Architecture
Compiler-guided runtime patching
Learn about SPSLR internals, from compile-time instrumentation to metadata and runtime patching.
Pinpoint
pinpoint is the compiler-side component of SPSLR. It runs as a
staged GCC plugin because no single GCC representation contains all information
required for runtime structure layout randomization. Early frontend hooks still
know which source-level field is being accessed. Later optimization passes decide
which offset computations survive. Final RTL exposes the concrete register
allocation and instruction stream that must be patched. In the end, pinpoint emits
SPSLR metadata directly into ELF sections of the generated object file. These
sections become the interface consumed by selfpatch.
Target discovery
Target structures are selected with __attribute__((spslr)). When
GCC registers such a type, pinpoint records it as a compilation-unit-local target.
The target is keyed by GCC's main record variant rather than by spelling alone, so
typedefs and compatible variants resolve to the same compiler-side target.
struct example_target {
int flags;
void *ptr __attribute__((spslr_field_fixed));
unsigned long counter;
} __attribute__((spslr));
Once GCC has completed the type, pinpoint extracts the target layout. For each
field it records the field name, byte offset, size, alignment, and flags. Fields
marked with __attribute__((spslr_field_fixed)), bitfields, zero-sized
members, and overlapping byte ranges are treated as dangerous layout regions. Such
regions remain part of the target description, but pinpoint avoids generating
ordinary randomized field-offset pins for them.
Overlapping fields are merged into one fixed dangerous byte range. This keeps the runtime layout model byte-oriented and avoids pretending that sub-byte or overlapping storage can be independently randomized.
Preserving field-offset dependencies
The central problem for pinpoint is that GCC normally folds structure field offsets into constants and drops any association with struct and field identifiers. Once this happens, later compiler passes no longer know that an immediate value came from a particular field of a particular target structure.
SPSLR therefore uses a small GCC hook that exposes COMPONENT_REF
expressions while the frontend still knows that an expression is a field access.
When pinpoint sees a field access into an SPSLR target, it rewrites the access into
explicit pointer arithmetic whose offset is produced by a synthetic separator
expression.
Conceptually, a source-level access like this:
obj->field
is transformed into something equivalent to:
*(typeof(obj->field) *)((char *)obj +
__spslr_offsetof(target_uid, field_offset))
The separator is not a runtime call. It is a compiler-internal marker carrying two constants: the compilation-unit-local target ID and the original field offset. Later pinpoint passes must remove every separator before final code generation.

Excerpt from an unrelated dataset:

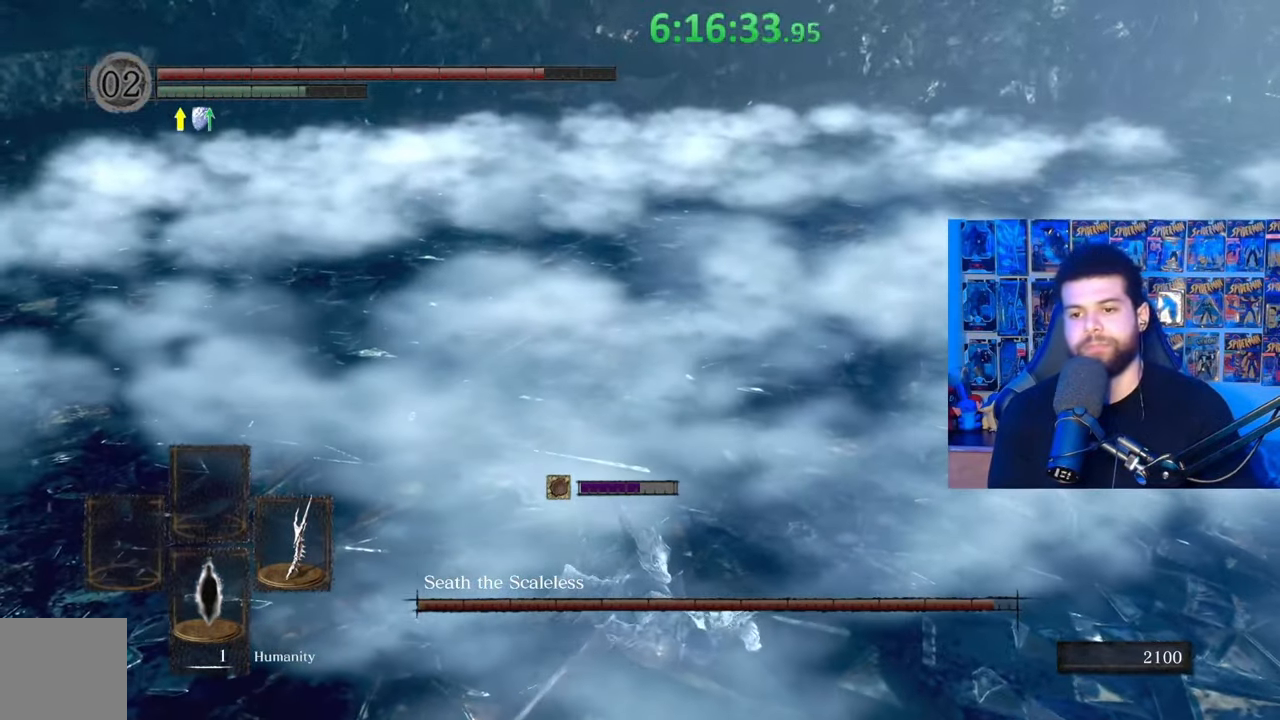
{"buttons": [], "left_stick": "right", "right_stick": "center", "events": [[67, "left_stick", "right"]]}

Mainline GCC folds many offsetof-like expressions while parsing,
before the earliest ordinary plugin hooks can inspect them. This causes important
access information to be unobtainable by any GCC plugin. To address this issue,
SPSLR adds the PLUGIN_BUILD_COMPONENT_REF callback to GCC. Every time
a COMPONENT_REF is constructed, the callback is invoked and
pinpoint is given a chance to record or rewrite it.
Stage 0: offset separation
The first GIMPLE pass, separate_offset, walks statements looking
for relevant field-access chains. It rebuilds nested component and array accesses
so that SPSLR-relevant field offsets become explicit separator computations, while
unrelated offsets remain ordinary constant pointer arithmetic.
This allows pinpoint to handle access chains such as nested structures and arrays while preserving only the randomized target offsets that matter to SPSLR.
outer.elems[i].inner.value
In this example, struct outer and struct elem are
SPSLR targets. The access therefore contains two SPSLR-controlled offsets: the
offset of elems inside struct outer and the offset of
inner inside struct elem.
After offset separation, these target-dependent offsets are rewritten into explicit separator expressions while ordinary address arithmetic remains unchanged. Conceptually, the access becomes:
*(typeof(outer.elems[i].inner.value) *)(
(char *)&outer
+ __spslr_offsetof(OUTER_ID, ELEMS_OFFSET)
+ sizeof(struct elem) * i
+ __spslr_offsetof(ELEM_ID, INNER_OFFSET)
+ offsetof(struct inner, value)
)
Each randomized target offset now appears as a separate compiler-visible expression that carries both the target identity and the original field offset. Later pinpoint passes transform these separator expressions into patchable instruction pins.
Stage 1: asm markers
The second GIMPLE pass, asm_offset, replaces separator calls with
synthetic inline-assembly markers. These markers still do not contain the final
machine code. Their purpose is to keep the offset value alive as a real data
dependency while giving GCC freedom to choose the destination register to hold
it.
Thus, each asm marker has one register output and two immediate inputs:
- the compilation-unit-local target ID,
- the original field offset.
Conceptually, the assembly markers do not carry any information that was not already present in the separator calls. Both representations encode the same target ID and original field offset. The transformation exists purely for code-generation reasons. If pinpoint kept the separator calls until final RTL, GCC would have to treat them as ordinary calls for much of compilation. This would force the surrounding code to respect normal calling-convention requirements, such as preserving caller-saved registers and modeling call side effects. Replacing the calls with register-output assembly markers preserves the exact same SPSLR metadata while allowing GCC to treat the value as an ordinary computed operand rather than a real function call. The markers therefore eliminate potential runtime overhead without changing the information carried through the compiler pipeline.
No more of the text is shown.